340:50-5-3. Persons who cannot be separate food benefit households

Revised 7-1-12

     Separate food benefit household status may not be granted to persons living together, as described in (1) through (4), even if they customarily purchase food and prepare meals for home consumption separate and apart from the others, except as otherwise specified in this Section.  Separate status may not be granted to:

  • (1) a spouse, ceremonial or common law, of a household member;

  • (2) children, 21 years of age and younger, living with their natural or adoptive parent(s) or stepparent(s); 

  • (3) children, 17 years of age and younger who live with and are under the parental control of an adult who is someone other than their natural or adoptive parent(s) or stepparent(s). 

    • (A) Per Chapter 4 of Title 10 of the Oklahoma Statutes, a minor may be considered emancipated if the district court confers upon the minor the rights of majority.

    • (B) The worker considers the child to be under parental control for purposes of this provision when he or she is financially or otherwise dependent on a member of the household.  • 1

    • (C) This provision does not apply to foster children or children placed in the home by the Developmental Disabilities Services Division (DDSD); or

  • (4) persons who live together and customarily purchase and prepare meals together except per OAC 340:50-5-1(5).
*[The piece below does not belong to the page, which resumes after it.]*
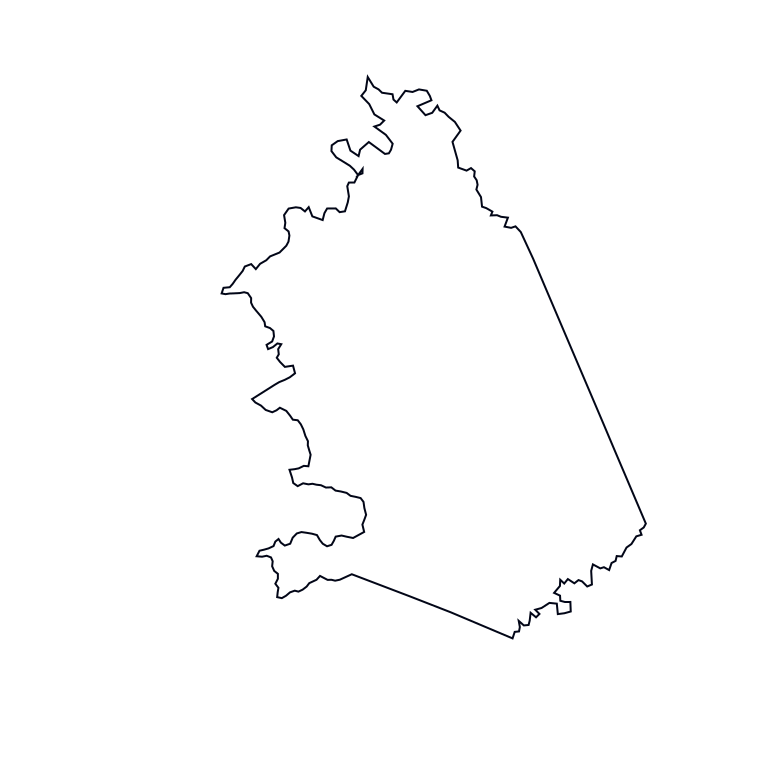 Espumoso, Rio Grande do Sul, Brazil (Robinson projection), rotated 335°
{"feature_id": "56859067B24285500809060", "entity_name": "Espumoso", "entity_type": "district", "adm_level": 2, "iso_a3": "BRA", "parent_name": "Brazil", "parent_adm1": "Rio Grande do Sul", "projection": "robinson", "projection_center": [-52.869, -28.845], "detail": "fine", "context": "isolated", "style": "outline", "palette": "ink", "viewbox_px": 768, "rotation_deg": 335, "n_neighbors": 0, "source": "geoboundaries", "source_scale": "gbopen_adm2", "svg_char_len": 3730}
<svg xmlns="http://www.w3.org/2000/svg" viewBox="0 0 768 768"><g transform="rotate(335 384 384)"><path d="M262.1,421.8L261.1,430.0L259.9,435.4L262.6,440.1L268.7,439.8L273.1,443.0L277.0,444.2L280.2,446.7L284.1,449.1L287.6,453.3L292.6,455.4L295.0,460.1L299.5,463.2L304.1,466.9L306.4,471.2L310.6,474.3L314.6,477.5L315.6,482.2L313.8,488.1L312.5,495.0L308.9,498.6L305.0,502.3L303.5,509.7L290.9,510.5L285.6,506.6L281.5,503.4L275.7,501.9L272.3,504.9L268.5,507.6L263.8,507.0L261.0,502.9L259.9,498.3L259.4,492.6L255.4,489.2L250.9,486.1L246.6,483.3L241.8,482.6L236.3,484.7L231.5,489.1L225.8,488.5L223.5,484.2L222.9,479.9L218.9,480.9L215.4,484.2L209.9,484.2L205.5,483.5L200.7,482.5L195.8,486.3L200.5,489.0L205.1,490.1L208.3,493.4L208.2,497.6L205.6,501.9L205.5,507.0L207.6,511.2L205.5,515.7L201.1,519.1L202.2,524.1L199.7,527.7L197.1,532.0L200.9,534.9L205.7,534.5L210.8,533.1L215.8,533.6L218.7,536.0L223.3,536.0L228.3,534.9L232.1,532.9L240.1,532.9L244.9,530.9L250.1,537.7L253.6,539.2L256.6,541.6L261.2,542.7L274.4,542.8L317.7,587.4L348.0,619.1L393.0,668.9L397.7,663.9L401.8,665.3L404.4,661.7L406.0,655.6L408.7,661.9L413.2,663.5L416.0,660.1L420.2,653.3L423.2,659.7L427.7,658.1L425.7,652.5L432.1,653.6L441.4,652.3L447.8,656.1L444.3,666.0L450.6,668.0L457.1,669.1L460.8,660.3L455.9,658.1L452.2,655.0L454.1,650.2L449.9,645.2L458.1,641.4L461.0,635.9L463.0,641.0L468.2,638.5L472.3,645.1L477.4,643.9L480.1,646.6L482.6,653.4L487.7,653.6L492.8,640.9L497.1,635.8L502.1,642.5L505.9,643.0L509.4,647.8L514.6,642.4L519.1,642.2L522.2,638.3L526.6,640.8L534.7,634.7L540.6,633.6L548.3,628.7L553.7,629.5L554.1,624.7L558.8,623.8L562.3,621.2L564.1,568.7L565.0,541.9L566.1,511.7L571.0,365.1L572.1,333.6L572.2,304.1L569.8,296.7L565.2,296.2L559.8,292.3L566.6,285.6L560.7,281.9L557.8,278.8L552.1,276.4L555.1,273.6L551.0,267.8L547.8,264.7L550.9,255.6L549.9,246.8L553.0,243.0L554.1,238.5L553.4,234.0L556.1,229.6L554.1,225.1L549.0,225.5L542.7,219.2L545.3,212.4L548.4,193.5L560.5,186.7L559.0,176.4L555.5,169.2L553.6,163.7L550.0,159.5L550.0,154.3L542.3,158.6L535.2,157.9L531.7,146.4L546.9,146.9L547.3,142.3L546.7,136.3L540.2,131.8L533.3,131.4L527.2,127.3L514.5,134.2L512.8,130.2L514.2,125.0L505.3,119.2L503.6,114.7L500.3,110.2L499.0,98.9L491.6,110.1L485.2,113.3L488.9,124.1L489.2,135.6L495.5,145.3L490.0,147.3L484.1,146.6L491.0,159.0L493.4,169.9L489.4,174.6L485.9,177.0L482.1,175.9L472.5,158.3L461.4,161.5L457.3,166.7L452.2,158.3L453.5,146.6L444.7,144.3L437.5,145.6L434.8,150.7L436.5,158.4L445.3,171.8L447.4,177.0L448.8,183.7L442.3,188.9L437.3,186.6L434.3,189.2L431.5,199.1L427.9,204.1L421.6,211.0L416.4,209.5L414.5,204.5L406.6,200.9L402.2,204.0L397.7,209.5L389.9,201.8L390.5,191.9L385.3,194.2L382.8,189.2L378.8,186.6L371.7,184.7L364.8,188.7L362.7,196.2L359.7,200.7L362.0,205.4L361.0,209.5L357.6,214.6L353.9,217.4L344.9,220.7L334.7,220.2L329.6,222.1L322.5,222.7L316.4,225.7L314.3,219.2L307.5,218.7L303.7,221.8L298.5,224.4L293.5,226.8L289.2,229.3L285.1,231.1L279.2,229.0L275.1,233.3L278.3,235.6L282.2,236.7L285.5,238.1L291.6,240.6L296.0,241.7L298.9,244.1L299.9,250.0L297.9,254.1L297.9,258.6L299.1,263.5L301.2,271.2L301.9,277.5L300.7,281.5L304.3,285.1L306.2,289.2L304.4,294.4L300.6,298.2L294.1,298.9L293.7,303.4L298.9,303.6L304.5,302.2L307.7,304.5L302.8,307.7L301.2,312.6L297.9,314.9L299.1,320.1L301.4,326.6L305.2,327.7L309.3,328.9L307.9,336.7L301.4,338.1L295.8,338.3L289.9,338.0L284.7,338.5L258.1,341.9L259.6,346.4L263.4,351.6L265.8,357.5L270.8,362.4L275.5,362.4L279.6,361.5L284.1,367.1L285.5,373.0L286.3,377.8L290.5,380.4L291.6,385.4L291.7,391.0L290.8,397.8L290.9,403.7L289.0,407.4L288.2,412.6L287.6,417.1L280.7,426.6L276.7,424.3L271.0,424.4L266.9,423.4L262.1,421.8ZM448.8,183.7L455.5,180.0L453.5,184.0L448.8,183.7Z" fill="none" stroke="#020617" stroke-width="2"/></g></svg>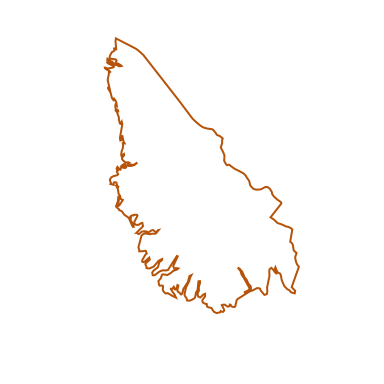 an SVG outline of Austurland, rotated 117°
{"feature_id": "ISL-695", "entity_name": "Austurland", "entity_type": "Region", "adm_level": 1, "iso_a3": "ISL", "parent_name": "Iceland", "parent_adm1": "", "projection": "mercator", "projection_center": [-15.126, 64.88], "detail": "fine", "context": "isolated", "style": "outline", "palette": "amber", "viewbox_px": 384, "rotation_deg": 117, "n_neighbors": 0, "source": "natural_earth", "source_scale": "10m", "svg_char_len": 6102}
<svg xmlns="http://www.w3.org/2000/svg" viewBox="0 0 384 384"><g transform="rotate(117 192 192)"><path d="M235.7,54.5L236.3,57.4L236.3,58.8L235.3,60.6L235.3,63.1L233.8,67.2L229.8,72.0L225.9,75.0L224.7,76.5L224.8,78.8L223.8,80.6L221.2,83.5L222.7,83.4L224.1,82.3L226.6,79.1L225.8,81.7L224.3,84.6L223.6,86.9L225.5,87.8L227.4,87.3L231.5,84.9L242.8,81.8L246.9,79.5L249.1,79.0L250.8,80.8L248.5,86.2L247.2,87.5L247.3,88.6L248.2,90.5L252.7,93.7L253.7,94.9L250.8,95.8L249.3,97.0L248.0,100.3L245.3,103.6L244.2,106.3L240.2,111.1L238.8,114.6L238.5,116.8L239.2,115.8L240.3,113.0L243.2,110.2L244.7,107.3L251.3,97.5L252.4,96.7L253.8,97.0L258.0,100.1L255.7,97.3L255.1,95.9L266.7,102.8L268.1,103.1L273.9,101.6L274.9,101.7L275.5,102.4L275.9,103.9L276.0,105.2L275.7,106.1L275.0,106.3L275.0,107.1L276.7,107.1L277.4,107.3L277.9,108.1L277.9,109.0L277.5,111.6L278.4,113.3L279.3,114.1L281.8,110.5L283.1,109.5L284.7,109.9L285.0,110.4L285.1,112.4L286.5,112.4L288.7,115.1L288.8,117.9L288.0,119.7L286.5,122.0L287.3,125.2L287.3,126.3L285.1,128.1L285.6,128.9L285.5,132.4L283.7,133.7L278.9,133.0L276.8,134.1L278.1,135.3L282.2,136.7L282.4,138.8L281.2,140.2L279.5,141.0L276.9,141.0L273.5,142.8L269.1,143.6L267.8,144.5L268.6,145.7L277.0,142.5L279.5,142.8L284.6,141.4L286.2,141.9L288.8,143.7L290.1,145.1L290.9,147.1L289.6,148.1L287.5,151.6L286.4,152.3L279.7,154.0L272.6,154.0L269.6,154.8L266.3,154.8L268.0,156.1L274.1,154.8L282.2,155.7L285.8,154.8L287.8,154.8L288.3,155.2L288.1,156.1L287.3,157.5L287.2,159.4L286.9,159.9L284.9,160.9L281.5,161.7L281.5,162.7L285.6,161.8L286.5,162.7L286.5,163.4L285.5,163.9L284.7,165.2L286.9,165.5L287.8,166.9L288.3,166.5L289.2,164.8L289.6,164.4L291.3,160.9L293.4,158.3L293.5,162.8L293.1,167.8L294.0,168.5L294.3,169.7L294.0,171.2L293.1,172.9L292.0,173.9L289.8,174.6L288.7,175.5L290.1,178.4L290.0,178.9L286.7,181.5L282.9,180.6L279.6,181.2L278.6,180.6L277.1,176.2L273.6,174.0L270.9,173.0L268.0,170.2L266.3,169.5L266.7,170.9L267.2,171.9L268.5,172.9L266.6,175.1L255.8,175.5L255.8,176.4L272.4,178.0L273.7,179.5L275.1,182.6L277.5,184.8L283.0,187.4L284.0,189.2L281.8,190.9L279.3,190.5L274.6,188.2L269.4,189.2L266.2,187.8L265.3,188.2L268.4,190.5L275.9,192.3L279.3,195.1L280.2,197.0L280.4,198.0L279.0,198.9L277.7,200.6L277.0,201.0L271.5,198.9L269.9,200.3L275.6,202.6L276.6,203.6L276.6,204.9L275.1,205.4L269.1,205.1L267.4,204.4L266.6,205.4L265.6,206.1L265.6,207.0L267.2,209.1L268.8,212.1L268.0,212.4L265.6,214.6L253.9,217.2L252.0,216.5L250.2,215.1L248.7,210.2L247.4,208.8L246.0,206.0L245.2,205.3L241.0,204.4L241.6,205.1L243.4,205.3L244.1,205.9L244.0,207.2L243.6,209.5L244.4,210.5L247.0,212.0L247.9,212.1L247.8,214.5L248.5,216.4L250.2,218.8L252.9,219.8L253.9,220.8L253.3,222.2L253.7,223.0L244.8,220.1L242.1,222.2L243.0,223.3L245.1,224.4L246.1,225.6L246.6,226.9L246.6,228.1L246.0,229.1L245.0,229.8L238.0,229.8L237.3,230.6L238.0,232.2L239.0,233.6L239.6,233.6L240.1,234.8L241.2,235.6L242.3,235.7L242.5,234.8L244.7,234.2L247.9,229.3L249.5,228.1L249.9,228.7L249.1,230.1L244.2,236.0L243.6,237.4L243.0,242.0L241.3,245.1L241.0,246.2L241.2,248.7L240.4,249.6L240.2,250.9L239.4,253.2L233.9,253.8L228.8,255.8L231.1,254.0L238.2,251.6L236.8,250.7L230.5,250.0L230.6,252.1L228.9,253.9L228.2,254.1L226.9,256.6L223.4,259.1L221.1,261.8L220.4,263.3L221.2,260.8L221.2,260.0L220.8,260.0L220.4,261.2L219.6,262.3L217.9,263.7L218.5,265.5L219.0,265.9L220.1,265.7L221.2,265.0L221.9,268.3L220.7,268.3L219.1,270.3L218.1,270.8L215.7,270.6L213.6,269.2L210.9,266.2L209.8,265.9L207.8,268.3L206.0,267.5L205.3,268.3L206.0,269.2L205.4,269.8L203.5,269.9L204.5,266.6L204.5,265.9L202.0,266.3L201.7,265.4L201.4,263.5L200.8,262.3L200.1,261.9L199.5,262.5L199.5,263.3L200.2,264.5L200.6,266.6L198.4,265.6L197.7,265.0L197.7,264.2L198.2,262.5L197.4,259.9L196.1,257.6L193.9,255.4L190.5,254.1L194.3,256.2L196.3,261.6L195.4,262.4L194.5,261.6L194.5,262.5L195.5,263.5L195.7,265.3L195.3,267.4L194.5,269.2L193.2,269.9L190.2,269.1L189.0,269.9L190.6,270.8L192.3,270.8L191.0,272.0L187.6,273.2L184.6,273.5L181.4,274.7L180.0,275.8L179.3,274.1L177.8,276.2L173.1,279.9L177.5,278.4L178.6,279.2L176.8,280.7L163.1,284.9L161.2,286.6L163.7,286.6L163.7,287.4L160.3,290.3L158.7,291.0L156.9,293.1L155.1,294.7L154.7,295.7L154.2,294.5L153.7,294.3L153.1,294.8L152.5,295.7L152.5,296.5L153.3,296.5L153.3,297.3L150.1,299.5L148.9,299.8L149.3,298.1L146.4,300.2L145.1,301.9L144.2,303.9L145.1,303.9L146.3,302.6L145.0,305.4L144.2,306.4L140.4,309.7L137.9,313.7L136.3,314.6L137.6,313.7L138.1,312.8L138.4,311.4L130.5,318.0L123.4,320.0L122.4,319.7L121.5,318.7L122.3,320.0L123.3,320.3L121.5,321.2L121.6,324.1L121.3,325.5L120.7,326.1L120.5,325.7L120.3,322.9L119.3,322.0L117.3,319.2L115.9,318.4L115.5,318.8L115.4,319.8L115.5,325.3L115.2,326.1L114.5,325.6L114.4,324.6L114.6,321.6L114.1,319.1L113.7,318.3L113.5,319.1L113.4,323.8L113.2,325.2L113.9,326.3L113.6,327.1L111.7,327.8L112.3,325.1L112.4,323.9L112.1,322.9L112.4,321.4L113.1,320.8L113.1,320.1L112.8,319.5L113.1,314.6L112.8,313.3L111.6,311.9L111.4,312.5L111.2,315.6L111.3,316.9L111.7,318.0L110.9,318.8L109.0,318.9L108.5,320.3L109.1,321.6L109.8,324.2L110.6,325.2L109.7,326.5L107.7,327.0L103.9,326.9L101.2,325.2L99.8,326.5L99.3,326.5L99.1,324.4L92.6,328.5L89.7,329.5L89.8,307.3L90.1,304.9L92.0,297.6L116.5,245.1L126.5,224.6L127.8,220.2L128.9,215.3L129.3,212.5L129.2,210.4L128.6,207.4L127.1,203.0L126.9,202.0L127.2,201.0L128.5,197.9L129.7,196.0L129.8,194.9L129.5,192.8L130.2,189.3L130.4,188.9L131.8,188.8L134.9,187.3L139.2,186.6L142.6,182.0L144.8,179.6L149.6,177.5L151.7,174.5L152.1,173.5L152.1,172.8L151.2,172.0L150.9,171.2L152.0,164.6L151.9,159.2L152.1,157.3L151.9,156.2L152.3,153.5L152.9,151.8L154.4,149.5L156.0,146.3L159.8,142.9L161.0,139.9L161.3,138.1L160.7,135.7L159.2,133.1L158.2,131.7L154.2,128.9L153.4,127.5L153.4,126.3L153.6,124.9L154.1,123.6L155.8,120.8L157.3,119.8L158.7,117.3L160.0,112.8L160.5,108.8L160.8,107.9L161.2,107.4L162.0,107.2L178.9,110.5L179.4,106.3L180.7,102.2L180.7,101.1L180.1,96.8L180.0,92.5L179.3,90.2L179.4,87.3L179.8,85.6L191.8,81.9L192.1,80.0L193.4,78.1L197.6,75.1L198.1,74.2L198.8,71.2L203.5,70.4L206.6,68.0L208.8,65.6L210.1,62.8L231.5,60.0L233.2,55.2L235.7,54.5Z" fill="none" stroke="#b45309" stroke-width="2"/></g></svg>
INSTRUCTIONS TO STAFF 340:50-5-3

Revised 7-1-12

1.(a) When the adult provides financial support for the child, the worker must also consider the relationship between the adult and child before determining the adult exercises parental control over the child.For example, a 16 year old girl lives with her 19 year old boyfriend.There are no other adults in the home.Due to the nature of their relationship as a couple, there is no parental control.The 16 year old is acting as an adult and can be considered head of her own household.

(b) Otherwise dependent means the adult provides guidance and exercises responsibility for the child as a parent does.For example, a 17 year old boy lives with his aunt and she provides guidance and exercises responsibility for him.He cannot be considered a separate food benefit household even if she does not provide financial support.